Salvador Dalí's preferred painting process was the paranoiac-critical method. The artist would simulate a paranoid state, then meticulously develop and paint the hallucinatory images he had seen. It was all about creating pieces that were startling, yet authentic, with different interpretations and associations abounding.
The artist's Surrealistic imagery was loaded with symbolism, some of it straight from Freud, and some of it from Dalí's own imagination. The symbolism was often sexually significant. For example, he believed rhinoceros horns were a symbol of chastity and the Virgin Mary, and that eggs represented purity, perfection, intrauterine life and rebirth. Bread often appeared phallic and hard in Dalí depictions, while ants represented rot, decomposition and the transitory nature of life. To Dalí, crutches displayed solemnity and authority and conveyed a certain sense of assurance bordering on arrogance, while the melting pocket watches symbolized the fluidity and relativity of time.

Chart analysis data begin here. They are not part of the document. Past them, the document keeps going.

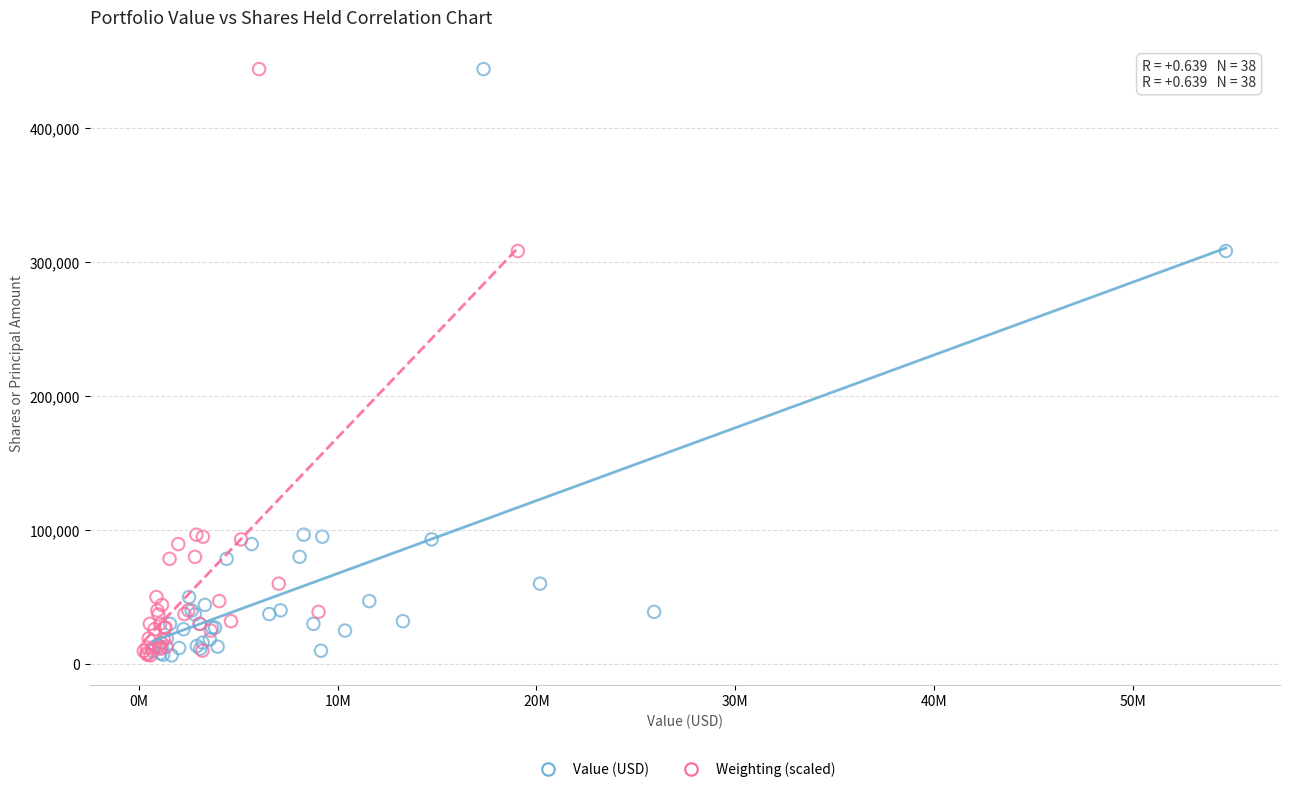

What are all the series names shown in the legend?

Value (USD), Weighting (scaled)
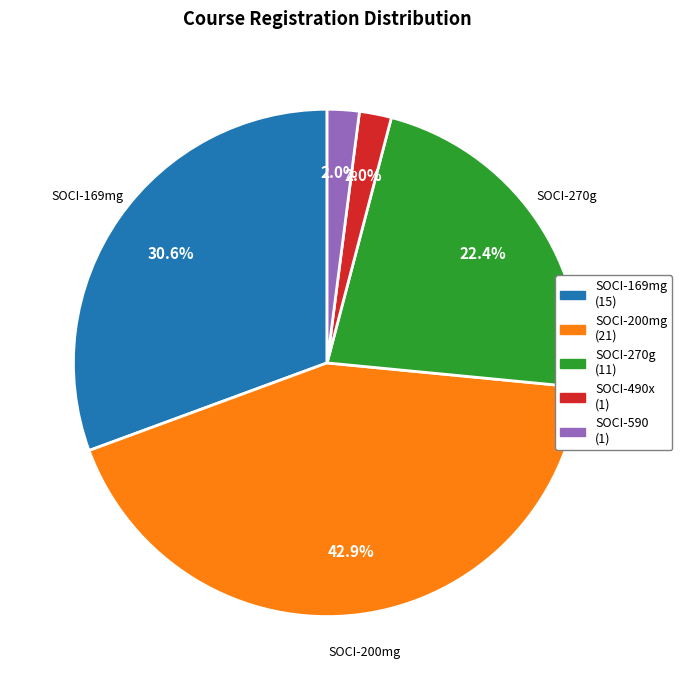

Approximately how many times larger is the value at SOCI-490x compared to SOCI-169mg?

0.1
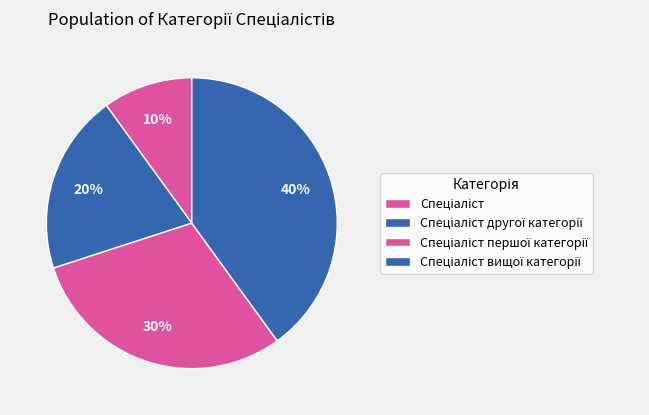

How many slices are in this pie chart?

4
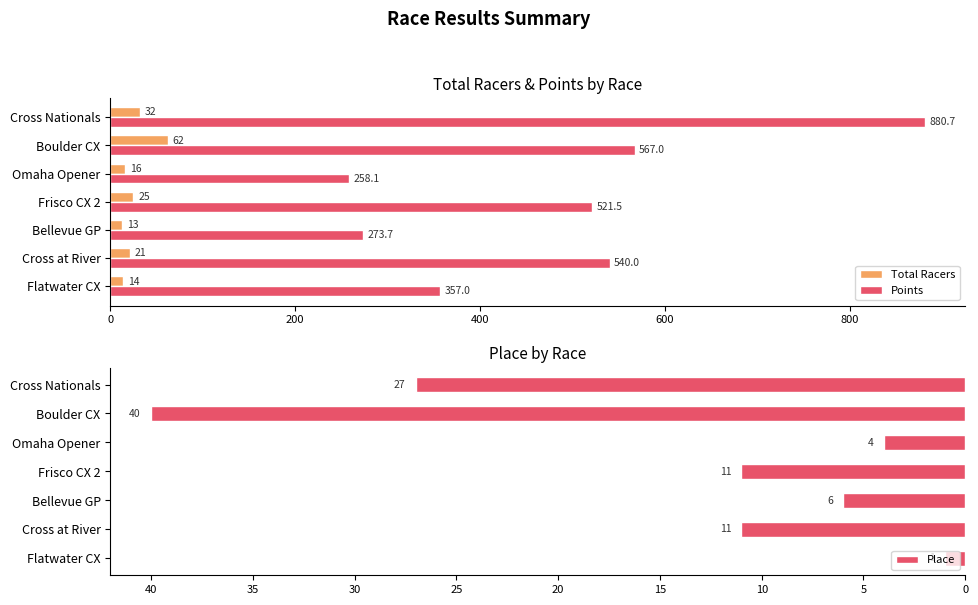

Read the Points value at Bellevue GP.

273.7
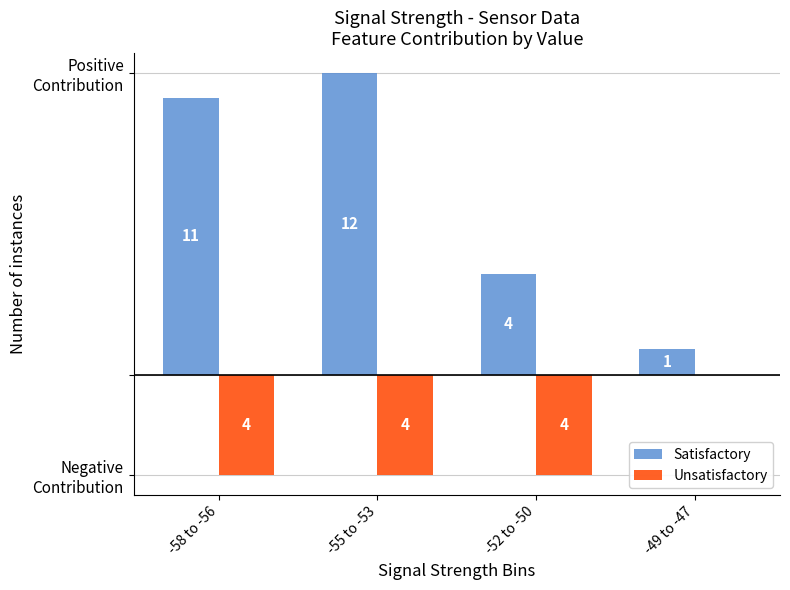

What is the maximum value shown in the chart?

12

Other aspects of his life can be examined to expose relations to his artwork. For example, Dalí's sex life (or near celibacy, according to some reports) was apparently quite complicated. The artist was rumored to have practiced voyeurism and autoeroticism; he also admitted to strong feelings of sexual inadequacy, which perhaps influenced some of the erotic aspects of his artwork. Dalí's complicated psychological relationship with his deceased mother and brother also likely played a role. Some have suggested the appearance of lions with manes represents the universal symbol known as the vagina dentata (toothed vagina) and could relate to Dalí's sexual phobias and fetishes. Praying mantises are another symbol often linked with issues concerning sexuality interwoven with morbidity.
Although he's most famously associated with Surrealism, Dalí's style would gradually evolve into different genres later in life. World War II prompted such a style shift, as he turned his attention to matters of physics and the nuclear age by starting a new style he named Nuclear Mysticism. He also dabbled with religious motifs later in life.